* **Request**
When a line of the entries contains the word "metrics", report that line.

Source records
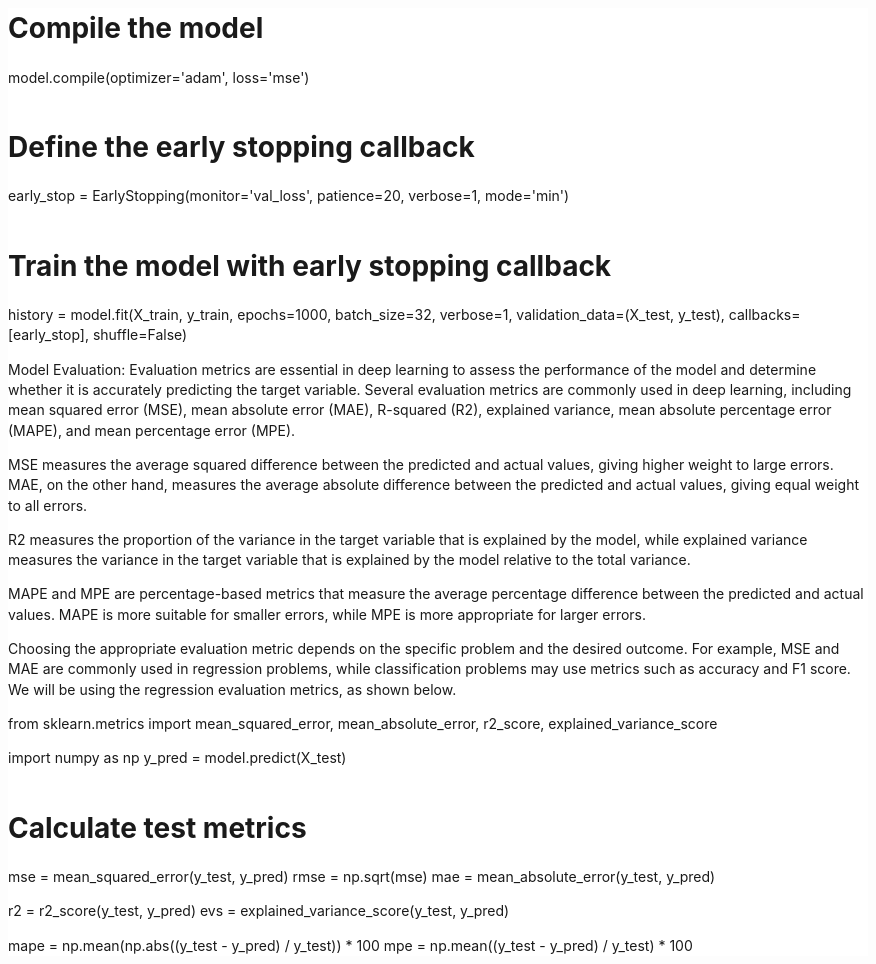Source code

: # Compile the model
model.compile(optimizer='adam', loss='mse')


# Define the early stopping callback
early_stop = EarlyStopping(monitor='val_loss', patience=20, verbose=1, mode='min')

# Train the model with early stopping callback
history = model.fit(X_train, y_train, epochs=1000, batch_size=32, verbose=1, validation_data=(X_test, y_test), callbacks=[early_stop], shuffle=False)

Model Evaluation:
Evaluation metrics are essential in deep learning to assess the performance of the model and determine whether it is accurately predicting the target variable. Several evaluation metrics are commonly used in deep learning, including mean squared error (MSE), mean absolute error (MAE), R-squared (R2), explained variance, mean absolute percentage error (MAPE), and mean percentage error (MPE).

MSE measures the average squared difference between the predicted and actual values, giving higher weight to large errors. MAE, on the other hand, measures the average absolute difference between the predicted and actual values, giving equal weight to all errors.

R2 measures the proportion of the variance in the target variable that is explained by the model, while explained variance measures the variance in the target variable that is explained by the model relative to the total variance.

MAPE and MPE are percentage-based metrics that measure the average percentage difference between the predicted and actual values. MAPE is more suitable for smaller errors, while MPE is more appropriate for larger errors.

Choosing the appropriate evaluation metric depends on the specific problem and the desired outcome. For example, MSE and MAE are commonly used in regression problems, while classification problems may use metrics such as accuracy and F1 score. We will be using the regression evaluation metrics, as shown below.

from sklearn.metrics import mean_squared_error, mean_absolute_error, r2_score, explained_variance_score

import numpy as np
y_pred = model.predict(X_test)

# Calculate test metrics
mse = mean_squared_error(y_test, y_pred)
rmse = np.sqrt(mse)
mae = mean_absolute_error(y_test, y_pred)

r2 = r2_score(y_test, y_pred)
evs = explained_variance_score(y_test, y_pred)

mape = np.mean(np.abs((y_test - y_pred) / y_test)) * 100
mpe = np.mean((y_test - y_pred) / y_test) * 100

* **Finished task**
Evaluation metrics are essential in deep learning to assess the performance of the model and determine whether it is accurately predicting the target variable. Several evaluation metrics are commonly used in deep learning, including mean squared error (MSE), mean absolute error (MAE), R-squared (R2), explained variance, mean absolute percentage error (MAPE), and mean percentage error (MPE).
MAPE and MPE are percentage-based metrics that measure the average percentage difference between the predicted and actual values. MAPE is more suitable for smaller errors, while MPE is more appropriate for larger errors.
Choosing the appropriate evaluation metric depends on the specific problem and the desired outcome. For example, MSE and MAE are commonly used in regression problems, while classification problems may use metrics such as accuracy and F1 score. We will be using the regression evaluation metrics, as shown below.
from sklearn.metrics import mean_squared_error, mean_absolute_error, r2_score, explained_variance_score
# Calculate test metrics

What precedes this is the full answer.